• TASK STATEMENT: Return every record verbatim, omitting all pictures.

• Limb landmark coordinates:
►

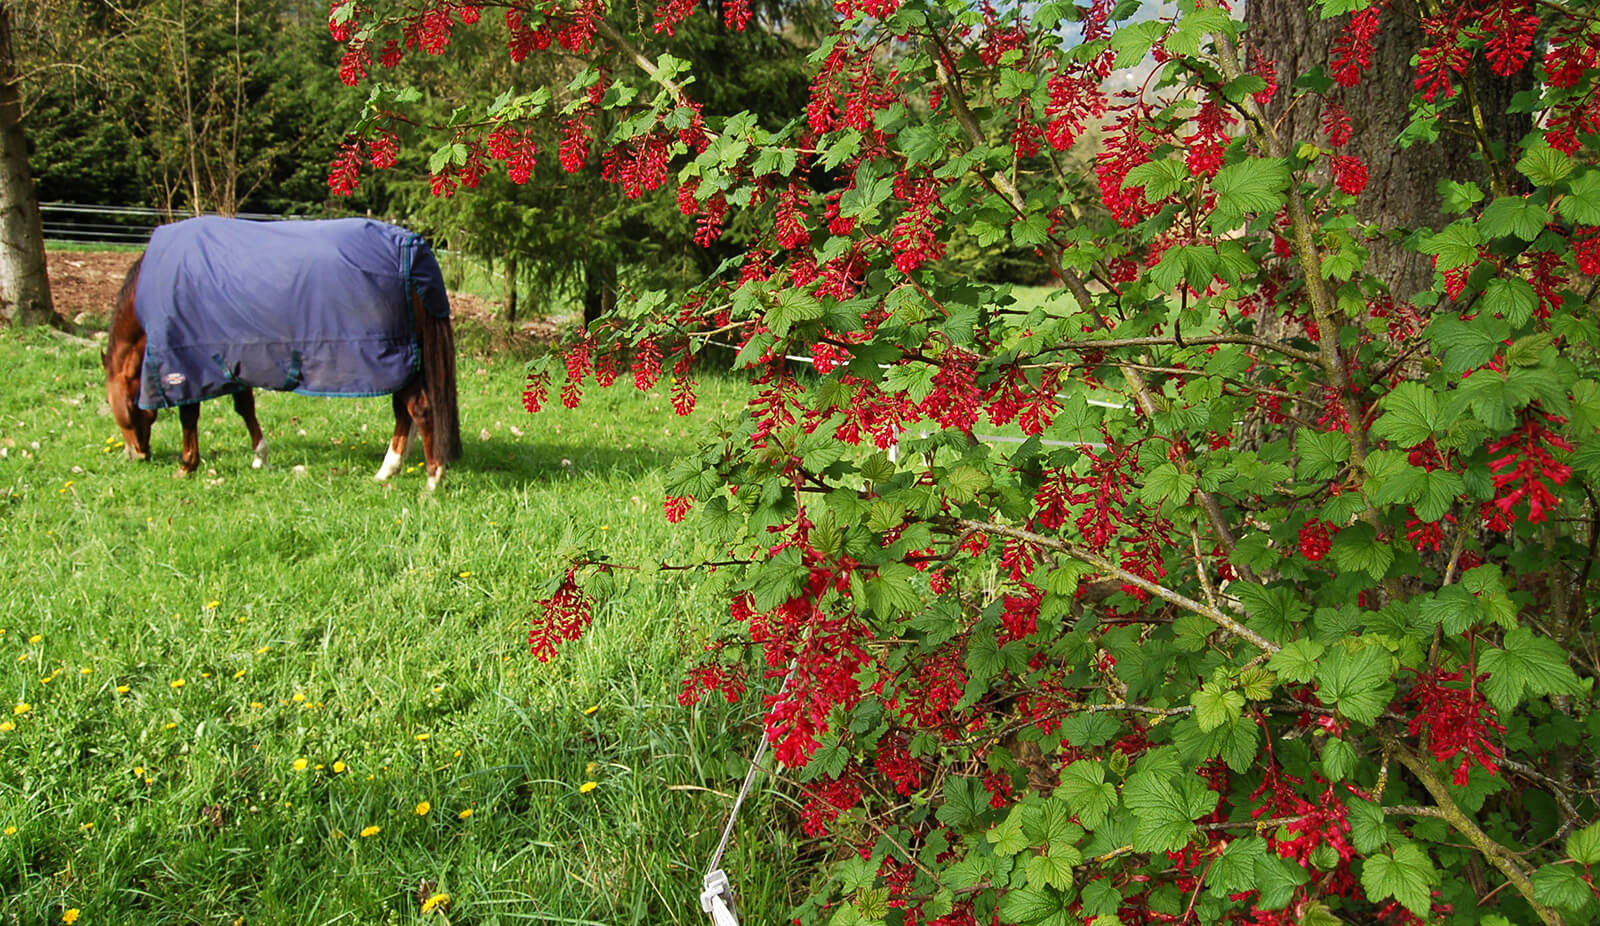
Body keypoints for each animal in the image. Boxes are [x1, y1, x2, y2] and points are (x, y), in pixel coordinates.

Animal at [102, 216, 461, 489]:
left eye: (126, 407)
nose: (136, 455)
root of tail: (411, 249)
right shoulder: (232, 360)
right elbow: (245, 407)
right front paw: (260, 456)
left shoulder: (186, 363)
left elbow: (189, 415)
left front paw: (187, 465)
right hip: (405, 364)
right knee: (404, 413)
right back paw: (388, 469)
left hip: (396, 362)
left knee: (420, 410)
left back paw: (433, 478)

◄

• YOUR RESPONSE:
Body keypoints for each animal in the image. Boxes are [x1, y1, x2, y2] and points are (x, y), in pixel coordinates.

Animal at [102, 216, 461, 489]:
left eye: (126, 407)
nose: (136, 455)
root of tail: (411, 249)
right shoulder: (232, 360)
right elbow: (245, 407)
right front paw: (260, 456)
left shoulder: (186, 363)
left elbow: (189, 415)
left front paw: (187, 465)
right hip: (405, 364)
right knee: (404, 413)
right back paw: (388, 469)
left hip: (396, 362)
left knee: (420, 410)
left back paw: (433, 478)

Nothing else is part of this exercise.